Gesetze: § 133 Abs 1 VwGO, § 84 Abs 2 Nr 2 VwGO, § 84 Abs 2 Nr 4 VwGO, § 84 Abs 3 VwGO

Instanzenzug: Oberverwaltungsgericht Berlin-Brandenburg Az: OVG 4 A 4.16 Beschluss

Gründe

I

1Der Kläger begehrt die Bewilligung von Prozesskostenhilfe und Beiordnung eines Rechtsanwalts für eine gegen den Beschluss des Oberverwaltungsgerichts vom sowie den Gerichtsbescheid des Oberverwaltungsgerichts vom jeweils noch einzulegende Nichtzulassungsbeschwerde, "Rechtsbeschwerde" und Revision.

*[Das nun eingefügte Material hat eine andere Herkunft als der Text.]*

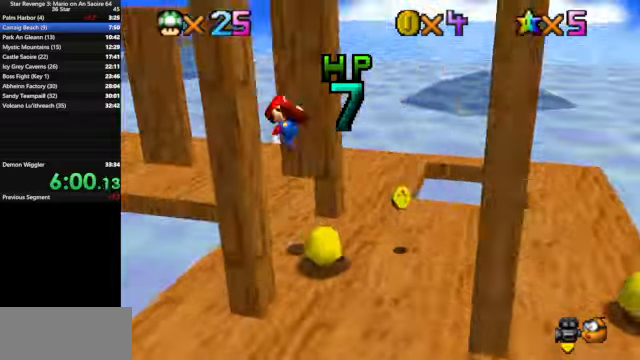
{"buttons": [], "left_stick": "left", "events": [[100, "C_DOWN", "up"], [100, "C_RIGHT", "up"], [200, "C_DOWN", "down"], [200, "C_RIGHT", "down"], [200, "left_stick", "center"], [300, "C_DOWN", "up"], [300, "C_RIGHT", "up"], [434, "left_stick", "left"]]}
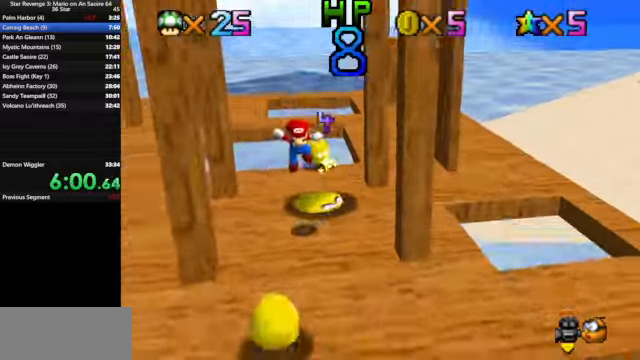
{"buttons": [], "left_stick": "left", "events": [[234, "left_stick", "center"], [434, "left_stick", "left"]]}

2Der Kläger erhob am beim Oberverwaltungsgericht Klage auf Entschädigung wegen überlanger Dauer des unter dem Aktenzeichen VG 2 K 136.13 beim Verwaltungsgericht Berlin geführten Verfahrens und beantragte mit Schreiben vom für dieses Entschädigungsverfahren die Bewilligung von Prozesskostenhilfe. Das Oberverwaltungsgericht hat den Prozesskostenhilfeantrag mit Beschluss vom abgelehnt und mit OVG 4 A 4.16 - die Entschädigungsklage abgewiesen sowie es abgelehnt, insoweit die Revision zuzulassen.

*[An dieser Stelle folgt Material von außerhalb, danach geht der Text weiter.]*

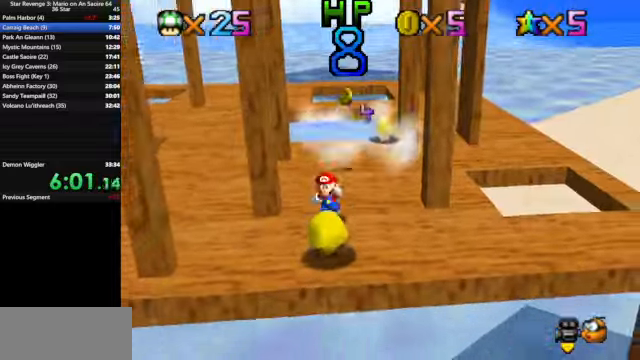
{"buttons": [], "left_stick": "up-left", "events": [[434, "left_stick", "up-left"]]}
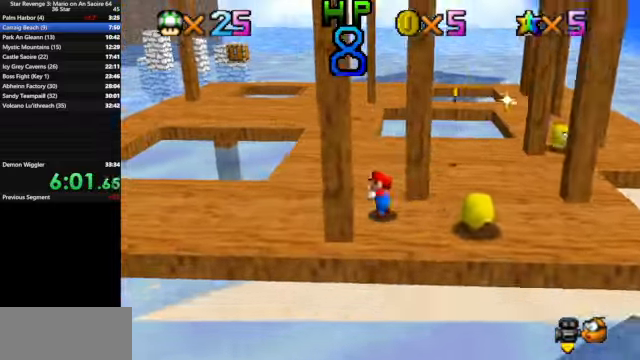
{"buttons": ["B"], "left_stick": "up", "events": [[100, "left_stick", "up"], [400, "B", "down"]]}
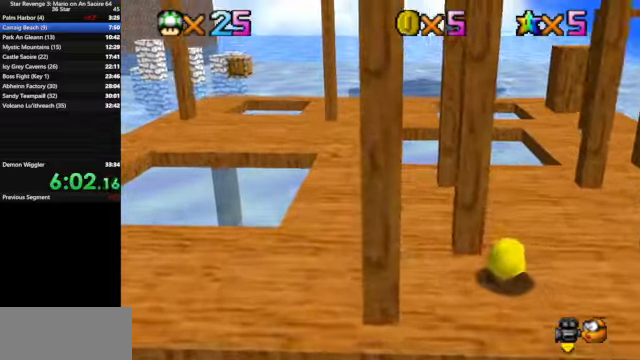
{"buttons": ["C_DOWN", "C_RIGHT"], "left_stick": "up", "events": [[67, "B", "up"], [100, "left_stick", "up-left"], [300, "A", "down"], [400, "A", "up"], [434, "left_stick", "up"], [500, "C_DOWN", "down"], [500, "C_RIGHT", "down"]]}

3Nach der Zustellung des Gerichtsbescheides stellte der Kläger mit Schreiben vom ein Ablehnungsgesuch gegen die an dem Gerichtsbescheid mitwirkenden Richter, einen Antrag auf mündliche Verhandlung nach § 84 Abs. 2 Nr. 2 VwGO und einen erneuten Antrag auf Bewilligung von Prozesskostenhilfe für das Verfahren über die Entschädigungsklage. Mit Beschluss vom hat das Oberverwaltungsgericht das Ablehnungsgesuch und den Antrag auf mündliche Verhandlung verworfen sowie den (erneuten) Prozesskostenhilfeantrag abgelehnt.

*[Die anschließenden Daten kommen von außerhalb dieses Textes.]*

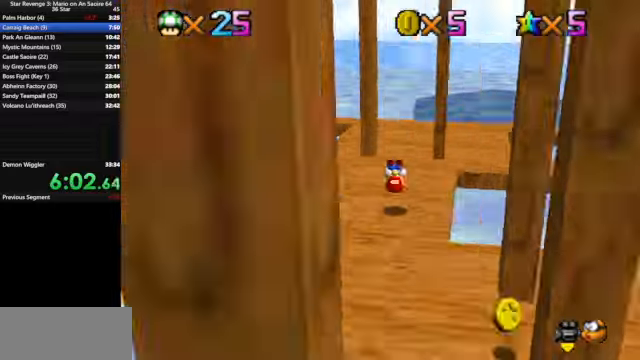
{"buttons": [], "left_stick": "right", "events": [[67, "C_DOWN", "up"], [67, "C_RIGHT", "up"], [167, "C_DOWN", "down"], [167, "C_RIGHT", "down"], [300, "C_DOWN", "up"], [334, "C_RIGHT", "up"], [434, "left_stick", "right"]]}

4Mit Schreiben vom hat der Kläger den streitgegenständlichen Prozesskostenhilfeantrag gestellt.

II

5Der Antrag des Klägers hat keinen Erfolg.

61. Die vom Kläger gegen den Beschluss des Oberverwaltungsgerichts vom beabsichtigte Rechtsverfolgung in Gestalt der Nichtzulassungsbeschwerde, Revision und Rechtsbeschwerde bietet keine hinreichende Aussicht auf Erfolg (§ 166 Abs. 1 Satz 1 VwGO i.V.m. § 114 Abs. 1 Satz 1, § 121 Abs. 1 ZPO).

7a) Im Hinblick auf die gegen den Beschluss beabsichtigte Nichtzulassungsbeschwerde ist zu differenzieren.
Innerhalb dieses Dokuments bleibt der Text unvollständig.